The main reason for this is, of course, that the object world that constitutes the obstacle is the object world as the patient conceives it to be, his symbolic representations of it. Our manipulations of the object world do not necessarily affect his conceptions of it. A situation may be changed or he may be removed from it, but he carries his symbolic representations of reality and the processes by which these are created with him wherever he goes. When the patient says, as patients have often said to me, “My mother is inside me,” he means just that. He is not using a mere figure of speech. The object-representation of his mother to which he refers is inside him, part of him; it was formed long ago by a being that he was and is in some sense no longer; but it is still inside him and remains inside him whether the tired, old lady whom he recognises as mother now resembles it or not. We may induce him to pity this tired, old lady, if he does not already do so, by talking with them together, but that alone will not change his relationship to the terrifying, seductive image to which he is so attached or his propensity for conjuring it up again and again.

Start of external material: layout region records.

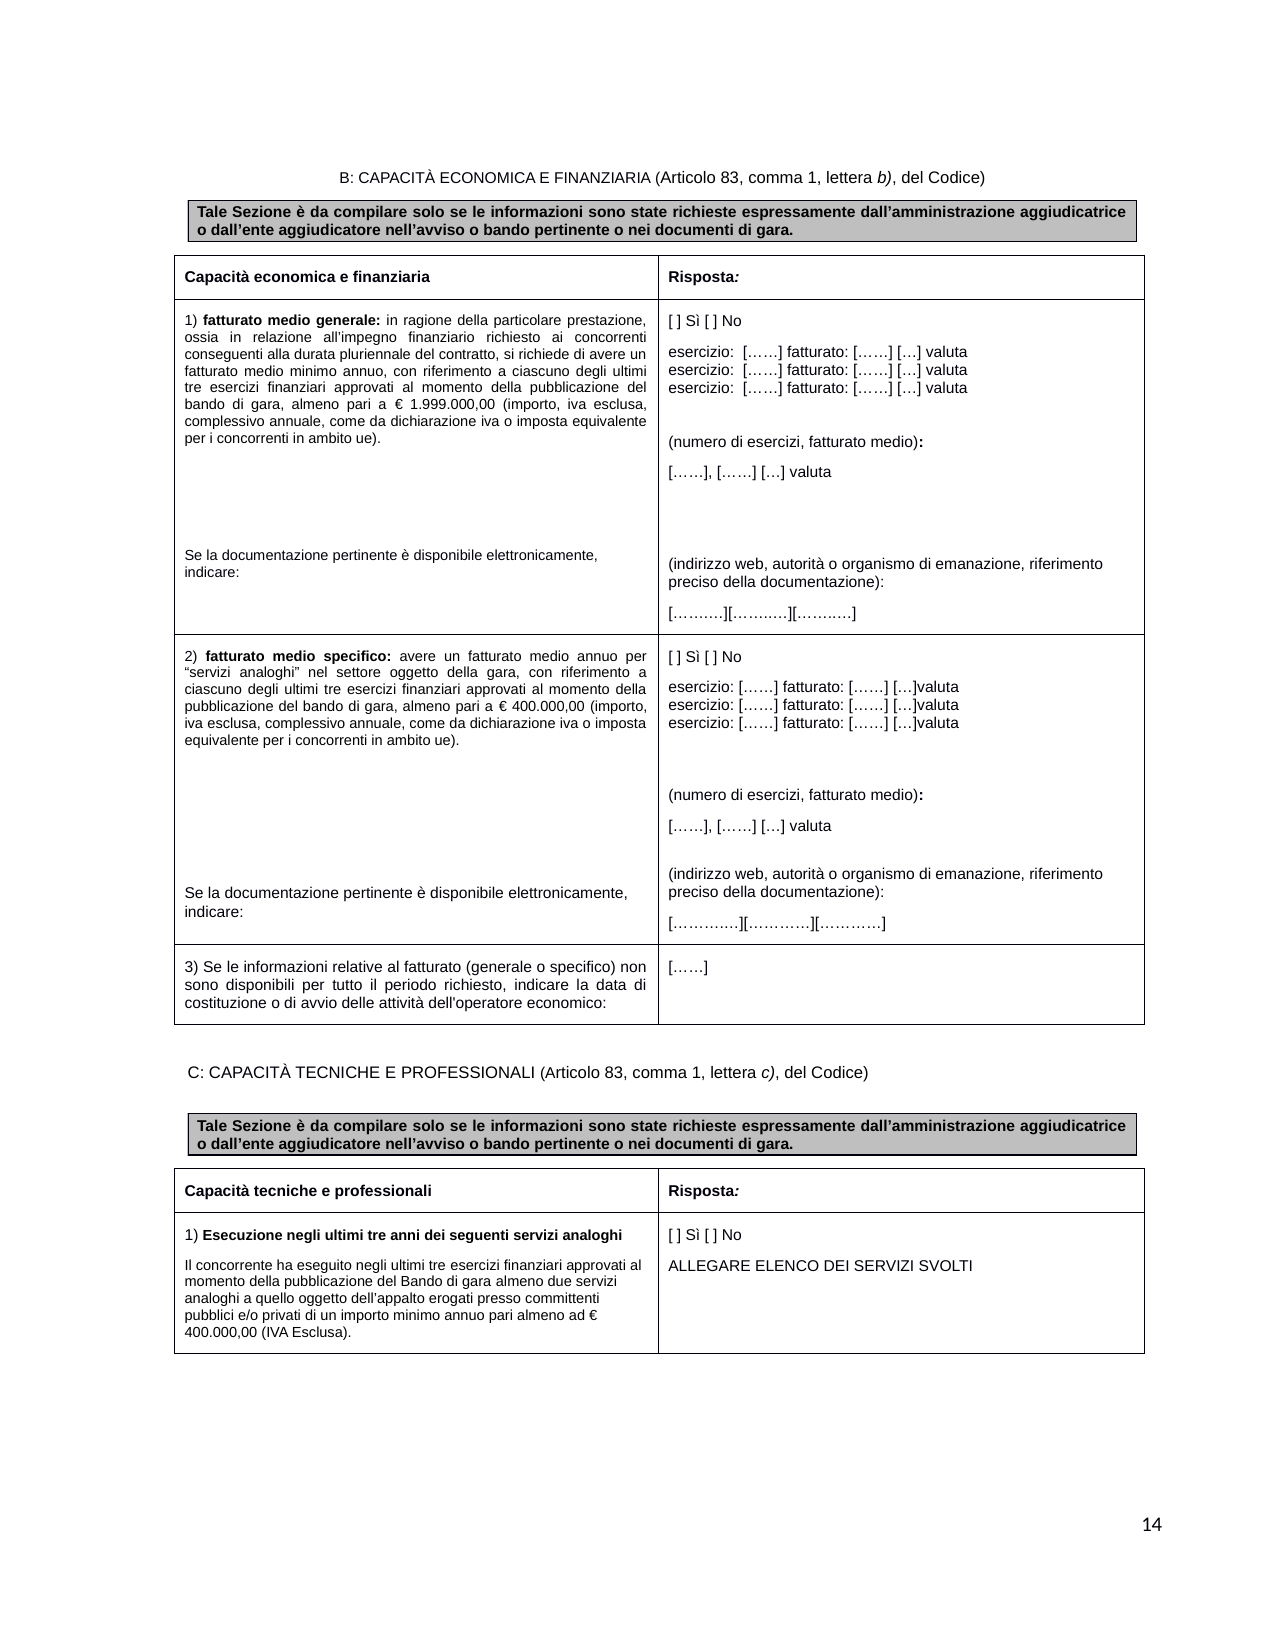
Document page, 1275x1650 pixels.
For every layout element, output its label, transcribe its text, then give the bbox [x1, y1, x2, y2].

title C: Capacità tecniche e professionali (Articolo 83, comma 1, lettera c), del Codice) [187, 1062, 1137, 1082]
table_cell 1) Fatturato medio generale: In ragione della particolare prestazione, ossia in relazione all’impegno finanziario richiesto ai concorrenti conseguenti alla durata pluriennale del contratto, si richiede di avere un fatturato medio minimo annuo, con riferimento a ciascuno degli ultimi tre esercizi finanziari approvati al momento della pubblicazione del Bando di gara, almeno pari a € 1.999.000,00 (Importo, IVA esclusa, complessivo annuale, come da dichiarazione IVA o imposta equivalente per i concorrenti in ambito UE). Se la documentazione pertinente è disponibile elettronicamente, indicare: [175, 300, 658, 634]
table_header Risposta: [659, 256, 1144, 298]
table_cell [ ] Sì [ ] No esercizio: [……] fatturato: [……] […] valuta esercizio: [……] fatturato: [……] […] valuta esercizio: [……] fatturato: [……] […] valuta (numero di esercizi, fatturato medio): [……], [……] […] valuta (indirizzo web, autorità o organismo di emanazione, riferimento preciso della documentazione): […….…][……..…][……..…] [659, 300, 1144, 634]
table_header Capacità economica e finanziaria [175, 256, 658, 298]
text Tale Sezione è da compilare solo se le informazioni sono state richieste espressamente dall’amministrazione aggiudicatrice o dall’ente aggiudicatore nell’avviso o bando pertinente o nei documenti di gara. [189, 1114, 1136, 1154]
table_cell [……] [659, 945, 1144, 1024]
table_cell 2) Fatturato medio specifico: Avere un fatturato medio annuo per “servizi analoghi” nel settore oggetto della gara, con riferimento a ciascuno degli ultimi tre esercizi finanziari approvati al momento della pubblicazione del Bando di gara, almeno pari a € 400.000,00 (Importo, IVA esclusa, complessivo annuale, come da dichiarazione IVA o imposta equivalente per i concorrenti in ambito UE). Se la documentazione pertinente è disponibile elettronicamente, indicare: [175, 635, 658, 944]
table_cell [ ] Sì [ ] No ALLEGARE ELENCO DEI SERVIZI SVOLTI [659, 1213, 1144, 1353]
table_header Risposta: [659, 1169, 1144, 1212]
table_cell 3) Se le informazioni relative al fatturato (generale o specifico) non sono disponibili per tutto il periodo richiesto, indicare la data di costituzione o di avvio delle attività dell'operatore economico: [175, 945, 658, 1024]
text Tale Sezione è da compilare solo se le informazioni sono state richieste espressamente dall’amministrazione aggiudicatrice o dall’ente aggiudicatore nell’avviso o bando pertinente o nei documenti di gara. [189, 201, 1136, 241]
table_header Capacità tecniche e professionali [175, 1169, 658, 1212]
table_cell 1) Esecuzione negli ultimi tre anni dei seguenti servizi analoghi Il concorrente ha eseguito negli ultimi tre esercizi finanziari approvati al momento della pubblicazione del Bando di gara almeno due servizi analoghi a quello oggetto dell’appalto erogati presso committenti pubblici e/o privati di un importo minimo annuo pari almeno ad € 400.000,00 (IVA Esclusa). [175, 1213, 658, 1353]
table_cell [ ] Sì [ ] No esercizio: [……] fatturato: [……] […]valuta esercizio: [……] fatturato: [……] […]valuta esercizio: [……] fatturato: [……] […]valuta (numero di esercizi, fatturato medio): [……], [……] […] valuta (indirizzo web, autorità o organismo di emanazione, riferimento preciso della documentazione): [……….…][…………][…………] [659, 635, 1144, 944]
title B: Capacità economica e finanziaria (Articolo 83, comma 1, lettera b), del Codice) [187, 168, 1137, 187]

Now, by none of this do I mean to deny, for example, that the family life of the schizophrenic patient has actually been extraordinarily unpleasant and literally maddening. In fact, once I have acquired not a cursory but over months a detailed knowledge of a schizophrenic patient’s family life, of the kind Lidz and his colleagues have reported, I have never had any difficulty understanding why the patient is schizophrenic, never felt that under the circumstances, given who he was and who his parents were and who their parents were, he could have been other than schizophrenic, never felt called upon to postulate an organic defect to make explicable how anyone raised in such a home in such ways could possibly have become schizophrenic. My usual feeling, in fact, upon acquiring such knowledge has been to regard the alternative we call schizophrenia as probably the only one possible to the patient if he was to survive at all and even sometimes as the best of a number of dismal, and even hideous, other possibilities conceivably available to him. I have usually been moved to congratulate him in my mind for the feat of managing as well as he had. As a physician, as a psychiatrist, and perhaps—I do not know—especially having been trained by a Jew, I respect to man’s capacity to survive. Though the misshapen forms of his survival—the distracted, warped, and constricted self—may make us wince, may make us cry, may repel us, they also command respect.